She opened her mouth and a sheet of spray slapped her in the face, no bigger or harder than any such over the last week, but enough to ring two faces up before her eyes, side by side, wearing identical accusatory expressions, a macabre jackpot in a hellish casino.
Christopher Alcala.
And Stuart Brown.
That's all. Just two faces staring out at her from Jack Morgan's bulging file folder. Christopher Alcala, a thin, pale ascetic's face with big brown bedroom eyes, dark hair falling into them. He reminded Kate of her cousin Martin, when Martin was sober. And Stuart Brown, all fair curls and laughing eyes and wide grin. He looked cuddly, like an overstuffed teddy bear, and almost that mature.
Both Alcala and Brown had disappeared off the deck of the very ship upon which she was currently standing, more or less, not six months before, during the last fishing season. She was working Brown's spot.

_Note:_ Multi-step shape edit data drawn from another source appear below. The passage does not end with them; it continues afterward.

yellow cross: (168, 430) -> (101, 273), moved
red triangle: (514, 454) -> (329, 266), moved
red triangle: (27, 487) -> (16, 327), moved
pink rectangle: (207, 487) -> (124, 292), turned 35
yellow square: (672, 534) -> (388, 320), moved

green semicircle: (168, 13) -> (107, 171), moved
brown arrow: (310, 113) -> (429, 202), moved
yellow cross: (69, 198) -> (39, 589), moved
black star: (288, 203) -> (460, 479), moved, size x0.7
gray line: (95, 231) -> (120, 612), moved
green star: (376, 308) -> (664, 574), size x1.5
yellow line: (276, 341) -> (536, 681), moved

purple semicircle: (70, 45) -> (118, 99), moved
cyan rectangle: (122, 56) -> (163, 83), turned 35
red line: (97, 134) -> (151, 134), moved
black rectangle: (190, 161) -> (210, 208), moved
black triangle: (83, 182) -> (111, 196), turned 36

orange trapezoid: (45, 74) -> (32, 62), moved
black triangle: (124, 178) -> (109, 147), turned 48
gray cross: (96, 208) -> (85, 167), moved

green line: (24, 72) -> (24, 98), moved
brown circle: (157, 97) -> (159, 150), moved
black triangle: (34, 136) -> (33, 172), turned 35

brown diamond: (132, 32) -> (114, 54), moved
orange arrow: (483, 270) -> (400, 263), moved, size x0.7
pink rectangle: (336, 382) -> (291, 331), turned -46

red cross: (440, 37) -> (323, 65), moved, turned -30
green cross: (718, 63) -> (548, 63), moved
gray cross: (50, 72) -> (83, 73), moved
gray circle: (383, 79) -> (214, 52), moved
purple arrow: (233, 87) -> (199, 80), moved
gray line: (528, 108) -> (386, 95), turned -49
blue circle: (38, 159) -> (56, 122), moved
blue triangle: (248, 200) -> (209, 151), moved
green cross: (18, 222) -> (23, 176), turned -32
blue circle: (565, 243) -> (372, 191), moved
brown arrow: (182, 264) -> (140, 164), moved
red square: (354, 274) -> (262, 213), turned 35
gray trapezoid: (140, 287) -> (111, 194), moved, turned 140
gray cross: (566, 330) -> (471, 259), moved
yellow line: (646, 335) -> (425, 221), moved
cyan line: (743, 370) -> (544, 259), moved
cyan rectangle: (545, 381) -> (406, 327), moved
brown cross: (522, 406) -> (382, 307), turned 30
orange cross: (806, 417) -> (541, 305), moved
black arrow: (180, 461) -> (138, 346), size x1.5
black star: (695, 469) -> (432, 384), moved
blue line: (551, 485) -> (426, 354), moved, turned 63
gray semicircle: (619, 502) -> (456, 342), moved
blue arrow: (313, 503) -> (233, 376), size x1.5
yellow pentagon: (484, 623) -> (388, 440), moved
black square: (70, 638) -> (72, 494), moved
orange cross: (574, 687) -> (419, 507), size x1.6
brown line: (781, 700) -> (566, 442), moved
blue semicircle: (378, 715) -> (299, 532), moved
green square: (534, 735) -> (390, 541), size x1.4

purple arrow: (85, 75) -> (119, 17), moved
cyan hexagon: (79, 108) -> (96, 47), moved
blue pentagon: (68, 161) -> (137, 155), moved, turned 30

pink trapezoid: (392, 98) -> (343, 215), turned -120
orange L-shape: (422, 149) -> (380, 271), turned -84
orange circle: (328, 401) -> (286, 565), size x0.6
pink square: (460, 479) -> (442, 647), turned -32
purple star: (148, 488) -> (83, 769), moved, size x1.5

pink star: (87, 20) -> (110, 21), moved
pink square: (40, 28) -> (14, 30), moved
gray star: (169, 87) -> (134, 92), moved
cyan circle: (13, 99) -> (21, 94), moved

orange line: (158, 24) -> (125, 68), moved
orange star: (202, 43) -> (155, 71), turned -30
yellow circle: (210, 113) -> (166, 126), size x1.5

Both of them very probably dead.
Both of them just twenty-one years old.
Kate looked at the mocking expression of the deck boss, who had been on board when Alcala and Brown disappeared and who may or may not have assisted in said disappearance, and let the furious words back up in her throat until she thought she might strangle on them. But it wasn't her job to tell the deck boss where he could get off, preferably into five hundred fathoms of North Pacific Ocean five hundred miles from Dutch Harbor, although, if God was good, that would come with time.
No, she was casual labor for the Anchorage District Attorney, for a price, and it was her job to find out what had happened to those two very young men. And Jack Morgan, one-time boss, part-time lover and full-time chief investigator for the Anchorage District Attorney, was paying her five hundred dollars a day, a hundred over his usual fee, to let the deck boss of this happy ship dump on her, if such was his pleasure. A hundred dollars extra was what it took to get her back on the deck of a boat again, and she knew a moment of bitter regret that it hadn't taken more. A lot more.